ЗАДАНИЕ
Переведите на английский язык это предложение из фрагмента страницы о фильмах: «Состоит «Праздник» из семи глав; каждый фрагмент можно запросто демонстрировать в музеях современного искусства как арт-работу».

ФРАГМЕНТ СТРАНИЦЫ

════

Уно, Зе и их верный King Car начинают успешно бороться с бесчеловечными ограничениями, модифицируя тачки, выброшенные на свалку истории, и давая им возможность говорить вслух (с помощью хитро спаянной материнской платы).
Дальше – как в классической антиутопии, коварство проявляют уже автомобили, легко порабощающие механиков (выпив антифриз, они превращаются в человеко-роботов с пластикой танцоров брейкданса) и замышляющие, будто следуя мечте робота Бендера из «Футурамы», убить всех людей. Финал всё же оправдывает невинных четырёхколёсных существ, перекладывая всю ответственность, само собой, на гадких капиталистов.
Фильм можно было бы порекомендовать для детской аудитории, если бы не одна ключевая героиня:
соблазняющая King Car перформансистка Мерседес, менструальной кровью штампующая слово «Мертвец» на статуях мужчин-тиранов. За «осквернение» лба диктатора Франко, до сих пор стоящего на испанских площадях, она угодила в полицию. Среди стран, где была осуществлена антипатриархальная феминистская акция, упоминается Россия. Интересно, памятник кому был выбран мишенью.
Особняком стоит конкурсный «Праздник» (Feast) голландца Тима Лейендеккера, вдохновлённый (и это слово сюда действительно подходит) уголовным «ВИЧ-делом»:
в 2007-м году житель города Грёнингена собирал мужчин для участиях в гей-оргиях с использованием наркотических препаратов и, пользуясь бессознательным состоянием участников, заражал их своей ВИЧ-инфицированной кровью.
Лейндеккер никого не осуждает (и злоумышленник своё отсидел), но использует дикую историю для разнообразных и парадоксальных рефлексий.
Состоит «Праздник» из семи глав;
каждый фрагмент можно запросто демонстрировать в музеях современного искусства как арт-работу.
Первая глава, например, – это предъявление женщиной-полицейским вещей, найденных на месте преступления: контекст уравнивает кухонную кастрюлю, шпицы, дилдо, банки из-под колы, компакт-диск с Джорджем Майклом и dvd с порно, рисуя анонимными предметами коллективный портрет маргинального сообщества. Третья глава – чистая видеопоэзия, создаваемая из сверхкрупных планов тела, делающих запечатлённые фрагменты неузнаваемыми, и закадрового диалога о крови, любви и несовместимой с ними безопасности. В шестой главе Лейендеккер прибегает к саркастической, в стилистике ситкома, реконструкции полицейского допроса жертвы.

════

[Записи набора данных]
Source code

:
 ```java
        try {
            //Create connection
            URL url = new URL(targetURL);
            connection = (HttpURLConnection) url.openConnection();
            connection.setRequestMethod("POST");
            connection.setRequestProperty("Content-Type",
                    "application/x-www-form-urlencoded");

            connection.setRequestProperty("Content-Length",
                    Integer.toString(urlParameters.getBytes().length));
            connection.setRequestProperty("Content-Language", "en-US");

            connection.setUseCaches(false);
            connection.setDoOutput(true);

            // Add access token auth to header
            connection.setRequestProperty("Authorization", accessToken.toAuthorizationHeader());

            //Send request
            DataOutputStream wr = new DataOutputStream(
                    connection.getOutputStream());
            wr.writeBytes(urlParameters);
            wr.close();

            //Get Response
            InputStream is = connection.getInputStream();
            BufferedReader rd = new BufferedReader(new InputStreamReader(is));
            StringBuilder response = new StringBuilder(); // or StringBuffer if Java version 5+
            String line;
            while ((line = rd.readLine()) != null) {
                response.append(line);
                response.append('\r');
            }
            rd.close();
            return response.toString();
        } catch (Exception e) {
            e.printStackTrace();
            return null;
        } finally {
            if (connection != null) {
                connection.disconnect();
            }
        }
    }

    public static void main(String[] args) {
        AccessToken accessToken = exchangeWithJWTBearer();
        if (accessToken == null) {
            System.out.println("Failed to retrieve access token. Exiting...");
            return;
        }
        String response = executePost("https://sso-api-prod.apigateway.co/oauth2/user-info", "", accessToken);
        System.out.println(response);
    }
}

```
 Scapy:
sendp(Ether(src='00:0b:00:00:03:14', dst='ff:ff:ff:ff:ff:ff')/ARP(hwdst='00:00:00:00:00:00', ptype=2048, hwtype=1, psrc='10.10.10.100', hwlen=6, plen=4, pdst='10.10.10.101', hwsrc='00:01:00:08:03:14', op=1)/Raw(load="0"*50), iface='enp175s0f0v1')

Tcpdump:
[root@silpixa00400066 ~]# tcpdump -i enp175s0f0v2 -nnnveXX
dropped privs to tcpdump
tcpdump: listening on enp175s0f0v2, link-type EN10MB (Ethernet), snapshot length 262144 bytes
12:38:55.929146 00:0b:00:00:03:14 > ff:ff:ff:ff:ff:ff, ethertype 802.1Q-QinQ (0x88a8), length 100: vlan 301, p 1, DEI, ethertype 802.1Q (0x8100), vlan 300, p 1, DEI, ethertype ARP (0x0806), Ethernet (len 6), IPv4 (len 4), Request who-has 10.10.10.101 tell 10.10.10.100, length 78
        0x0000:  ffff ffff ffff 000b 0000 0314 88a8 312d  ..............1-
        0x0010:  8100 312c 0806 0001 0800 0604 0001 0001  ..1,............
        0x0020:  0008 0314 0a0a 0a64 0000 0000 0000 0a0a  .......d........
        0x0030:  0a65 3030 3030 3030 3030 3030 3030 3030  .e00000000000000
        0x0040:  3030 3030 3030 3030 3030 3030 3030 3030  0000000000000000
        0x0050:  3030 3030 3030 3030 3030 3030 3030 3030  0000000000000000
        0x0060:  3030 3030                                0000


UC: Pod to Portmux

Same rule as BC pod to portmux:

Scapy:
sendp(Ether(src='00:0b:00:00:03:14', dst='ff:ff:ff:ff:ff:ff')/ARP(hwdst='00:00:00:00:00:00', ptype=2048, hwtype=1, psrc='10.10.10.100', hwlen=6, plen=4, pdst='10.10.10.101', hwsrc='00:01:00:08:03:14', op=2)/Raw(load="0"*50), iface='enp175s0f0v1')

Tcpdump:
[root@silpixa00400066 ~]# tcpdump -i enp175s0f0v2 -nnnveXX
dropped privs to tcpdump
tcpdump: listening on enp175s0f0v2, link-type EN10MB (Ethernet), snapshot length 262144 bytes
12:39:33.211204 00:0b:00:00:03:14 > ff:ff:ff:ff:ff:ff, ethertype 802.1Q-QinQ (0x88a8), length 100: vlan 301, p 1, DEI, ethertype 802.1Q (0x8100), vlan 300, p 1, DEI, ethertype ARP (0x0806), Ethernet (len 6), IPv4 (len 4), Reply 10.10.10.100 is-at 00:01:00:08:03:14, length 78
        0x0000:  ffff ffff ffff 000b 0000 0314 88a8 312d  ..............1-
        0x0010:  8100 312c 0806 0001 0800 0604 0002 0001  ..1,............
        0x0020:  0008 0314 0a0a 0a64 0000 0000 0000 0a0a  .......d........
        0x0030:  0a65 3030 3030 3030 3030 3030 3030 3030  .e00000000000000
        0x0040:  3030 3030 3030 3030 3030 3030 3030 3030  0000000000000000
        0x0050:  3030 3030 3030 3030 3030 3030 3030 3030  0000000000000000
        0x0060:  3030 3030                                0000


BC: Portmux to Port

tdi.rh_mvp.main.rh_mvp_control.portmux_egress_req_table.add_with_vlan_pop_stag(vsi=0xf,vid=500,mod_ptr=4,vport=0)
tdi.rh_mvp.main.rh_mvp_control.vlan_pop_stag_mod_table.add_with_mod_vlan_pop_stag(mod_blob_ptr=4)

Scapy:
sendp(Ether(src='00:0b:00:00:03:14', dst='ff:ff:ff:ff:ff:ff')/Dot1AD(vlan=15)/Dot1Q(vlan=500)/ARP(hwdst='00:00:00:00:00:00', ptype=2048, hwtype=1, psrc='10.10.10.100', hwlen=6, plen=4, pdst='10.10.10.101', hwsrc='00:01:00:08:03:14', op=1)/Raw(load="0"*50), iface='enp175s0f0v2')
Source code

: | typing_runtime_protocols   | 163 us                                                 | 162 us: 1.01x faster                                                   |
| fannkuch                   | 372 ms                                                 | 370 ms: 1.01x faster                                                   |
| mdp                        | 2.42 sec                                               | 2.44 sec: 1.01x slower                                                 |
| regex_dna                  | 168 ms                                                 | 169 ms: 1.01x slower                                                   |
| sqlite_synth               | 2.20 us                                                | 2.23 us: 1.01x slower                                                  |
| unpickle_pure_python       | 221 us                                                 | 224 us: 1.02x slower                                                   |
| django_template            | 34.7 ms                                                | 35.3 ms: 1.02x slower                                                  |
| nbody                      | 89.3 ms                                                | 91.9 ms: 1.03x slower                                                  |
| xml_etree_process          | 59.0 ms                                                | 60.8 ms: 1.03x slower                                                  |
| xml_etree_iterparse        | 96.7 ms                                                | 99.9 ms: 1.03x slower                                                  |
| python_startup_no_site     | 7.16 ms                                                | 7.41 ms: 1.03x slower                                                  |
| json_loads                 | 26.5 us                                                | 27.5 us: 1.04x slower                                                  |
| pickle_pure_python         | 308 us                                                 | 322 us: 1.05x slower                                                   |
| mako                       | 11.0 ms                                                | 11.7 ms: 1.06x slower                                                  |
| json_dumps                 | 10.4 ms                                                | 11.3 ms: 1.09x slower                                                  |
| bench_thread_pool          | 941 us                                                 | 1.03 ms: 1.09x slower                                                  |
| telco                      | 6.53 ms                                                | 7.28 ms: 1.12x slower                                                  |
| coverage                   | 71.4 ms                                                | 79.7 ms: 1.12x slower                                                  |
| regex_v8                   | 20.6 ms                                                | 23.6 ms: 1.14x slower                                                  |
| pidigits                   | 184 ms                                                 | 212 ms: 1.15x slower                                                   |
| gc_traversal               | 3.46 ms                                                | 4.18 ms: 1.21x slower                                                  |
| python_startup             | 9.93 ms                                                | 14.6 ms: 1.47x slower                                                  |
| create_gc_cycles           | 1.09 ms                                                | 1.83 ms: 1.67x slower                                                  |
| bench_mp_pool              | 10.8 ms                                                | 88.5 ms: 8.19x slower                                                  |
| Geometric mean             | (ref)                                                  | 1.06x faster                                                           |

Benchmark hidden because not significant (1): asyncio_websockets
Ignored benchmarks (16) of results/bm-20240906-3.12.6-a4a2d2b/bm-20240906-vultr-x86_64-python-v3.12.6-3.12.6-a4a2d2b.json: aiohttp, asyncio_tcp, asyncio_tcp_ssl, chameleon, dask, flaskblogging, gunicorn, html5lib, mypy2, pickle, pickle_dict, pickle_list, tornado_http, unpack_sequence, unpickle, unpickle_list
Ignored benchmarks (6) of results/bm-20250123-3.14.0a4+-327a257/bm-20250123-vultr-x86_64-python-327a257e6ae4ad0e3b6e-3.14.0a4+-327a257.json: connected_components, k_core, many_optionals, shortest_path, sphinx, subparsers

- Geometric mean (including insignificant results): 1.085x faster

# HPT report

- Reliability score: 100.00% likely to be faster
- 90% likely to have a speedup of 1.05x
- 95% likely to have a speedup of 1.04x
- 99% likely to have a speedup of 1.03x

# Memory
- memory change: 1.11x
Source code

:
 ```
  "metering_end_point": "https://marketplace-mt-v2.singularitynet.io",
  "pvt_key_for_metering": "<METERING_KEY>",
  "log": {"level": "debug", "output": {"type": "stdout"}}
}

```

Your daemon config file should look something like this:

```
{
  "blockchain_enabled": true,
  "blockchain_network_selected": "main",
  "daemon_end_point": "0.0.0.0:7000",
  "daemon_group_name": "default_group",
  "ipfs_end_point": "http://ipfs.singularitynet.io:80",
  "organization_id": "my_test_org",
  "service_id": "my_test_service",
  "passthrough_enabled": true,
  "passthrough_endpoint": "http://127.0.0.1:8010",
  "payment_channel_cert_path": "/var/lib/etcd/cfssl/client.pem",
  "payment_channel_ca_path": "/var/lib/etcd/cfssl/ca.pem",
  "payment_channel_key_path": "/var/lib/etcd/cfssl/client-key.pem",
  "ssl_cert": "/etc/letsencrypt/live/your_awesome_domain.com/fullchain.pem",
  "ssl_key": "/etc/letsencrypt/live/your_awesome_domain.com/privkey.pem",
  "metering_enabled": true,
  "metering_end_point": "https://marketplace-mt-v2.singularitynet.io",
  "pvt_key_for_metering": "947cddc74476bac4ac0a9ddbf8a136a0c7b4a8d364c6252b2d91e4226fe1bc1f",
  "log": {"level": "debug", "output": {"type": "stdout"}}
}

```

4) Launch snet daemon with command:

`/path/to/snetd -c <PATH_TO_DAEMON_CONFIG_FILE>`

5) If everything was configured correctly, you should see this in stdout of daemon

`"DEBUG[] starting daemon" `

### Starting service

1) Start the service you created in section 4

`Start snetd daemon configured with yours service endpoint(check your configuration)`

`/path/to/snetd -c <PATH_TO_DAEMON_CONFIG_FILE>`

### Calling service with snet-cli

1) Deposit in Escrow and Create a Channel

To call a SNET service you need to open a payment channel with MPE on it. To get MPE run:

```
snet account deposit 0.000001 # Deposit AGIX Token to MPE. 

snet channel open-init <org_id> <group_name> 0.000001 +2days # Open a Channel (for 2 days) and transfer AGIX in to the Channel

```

════

ПИСЬМЕННЫЙ ОТВЕТ
"Feast" consists of seven chapters; each segment could easily be shown in museums of contemporary art as an artwork.